• TASK TO CARRY OUT:
Reproduce the material below line for line, keeping every character and line break unchanged.

THE RECORDS Start Marker

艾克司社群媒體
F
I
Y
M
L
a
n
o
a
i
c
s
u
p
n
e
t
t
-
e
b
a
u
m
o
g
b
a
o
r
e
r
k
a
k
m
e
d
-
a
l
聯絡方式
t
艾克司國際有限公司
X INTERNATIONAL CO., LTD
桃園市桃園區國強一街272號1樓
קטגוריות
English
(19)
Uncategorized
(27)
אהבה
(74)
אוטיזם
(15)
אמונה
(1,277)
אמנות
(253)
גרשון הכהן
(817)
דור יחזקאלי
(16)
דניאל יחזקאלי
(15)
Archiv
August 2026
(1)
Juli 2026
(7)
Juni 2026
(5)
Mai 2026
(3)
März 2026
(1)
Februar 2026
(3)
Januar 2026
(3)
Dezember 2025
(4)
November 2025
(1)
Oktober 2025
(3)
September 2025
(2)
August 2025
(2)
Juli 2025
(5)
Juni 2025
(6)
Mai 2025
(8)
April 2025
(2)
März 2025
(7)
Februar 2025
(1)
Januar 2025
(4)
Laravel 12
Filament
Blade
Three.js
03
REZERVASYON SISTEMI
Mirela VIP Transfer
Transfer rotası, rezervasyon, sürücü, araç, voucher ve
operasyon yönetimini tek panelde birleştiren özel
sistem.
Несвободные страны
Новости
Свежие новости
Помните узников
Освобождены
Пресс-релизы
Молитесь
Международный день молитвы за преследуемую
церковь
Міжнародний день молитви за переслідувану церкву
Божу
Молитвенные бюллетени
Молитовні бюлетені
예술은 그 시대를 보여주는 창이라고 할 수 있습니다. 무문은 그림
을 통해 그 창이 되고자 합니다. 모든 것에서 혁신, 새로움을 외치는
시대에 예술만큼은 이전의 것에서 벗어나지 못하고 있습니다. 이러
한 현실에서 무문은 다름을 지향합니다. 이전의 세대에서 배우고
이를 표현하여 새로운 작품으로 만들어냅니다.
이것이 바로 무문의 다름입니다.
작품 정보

THE RECORDS End Marker

• ANSWER SECTION:
艾克司社群媒體
F
I
Y
M
L
a
n
o
a
i
c
s
u
p
n
e
t
t
-
e
b
a
u
m
o
g
b
a
o
r
e
r
k
a
k
m
e
d
-
a
l
聯絡方式
t
艾克司國際有限公司
X INTERNATIONAL CO., LTD
桃園市桃園區國強一街272號1樓
קטגוריות
English
(19)
Uncategorized
(27)
אהבה
(74)
אוטיזם
(15)
אמונה
(1,277)
אמנות
(253)
גרשון הכהן
(817)
דור יחזקאלי
(16)
דניאל יחזקאלי
(15)
Archiv
August 2026
(1)
Juli 2026
(7)
Juni 2026
(5)
Mai 2026
(3)
März 2026
(1)
Februar 2026
(3)
Januar 2026
(3)
Dezember 2025
(4)
November 2025
(1)
Oktober 2025
(3)
September 2025
(2)
August 2025
(2)
Juli 2025
(5)
Juni 2025
(6)
Mai 2025
(8)
April 2025
(2)
März 2025
(7)
Februar 2025
(1)
Januar 2025
(4)
Laravel 12
Filament
Blade
Three.js
03
REZERVASYON SISTEMI
Mirela VIP Transfer
Transfer rotası, rezervasyon, sürücü, araç, voucher ve
operasyon yönetimini tek panelde birleştiren özel
sistem.
Несвободные страны
Новости
Свежие новости
Помните узников
Освобождены
Пресс-релизы
Молитесь
Международный день молитвы за преследуемую
церковь
Міжнародний день молитви за переслідувану церкву
Божу
Молитвенные бюллетени
Молитовні бюлетені
예술은 그 시대를 보여주는 창이라고 할 수 있습니다. 무문은 그림
을 통해 그 창이 되고자 합니다. 모든 것에서 혁신, 새로움을 외치는
시대에 예술만큼은 이전의 것에서 벗어나지 못하고 있습니다. 이러
한 현실에서 무문은 다름을 지향합니다. 이전의 세대에서 배우고
이를 표현하여 새로운 작품으로 만들어냅니다.
이것이 바로 무문의 다름입니다.
작품 정보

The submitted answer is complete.